Page segmentation data
===
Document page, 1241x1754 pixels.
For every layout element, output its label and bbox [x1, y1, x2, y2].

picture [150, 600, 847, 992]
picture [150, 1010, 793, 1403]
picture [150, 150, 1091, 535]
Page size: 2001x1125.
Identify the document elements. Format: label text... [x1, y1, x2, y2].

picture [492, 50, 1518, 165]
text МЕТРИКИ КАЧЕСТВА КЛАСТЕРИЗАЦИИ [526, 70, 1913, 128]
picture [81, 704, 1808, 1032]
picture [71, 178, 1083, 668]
===
Only the lines from the one containing "Identify the document" through the end of the entries above belong in the answer; repeat them exactly.

Identify the document elements. Format: label text... [x1, y1, x2, y2].

picture [492, 50, 1518, 165]
text МЕТРИКИ КАЧЕСТВА КЛАСТЕРИЗАЦИИ [526, 70, 1913, 128]
picture [81, 704, 1808, 1032]
picture [71, 178, 1083, 668]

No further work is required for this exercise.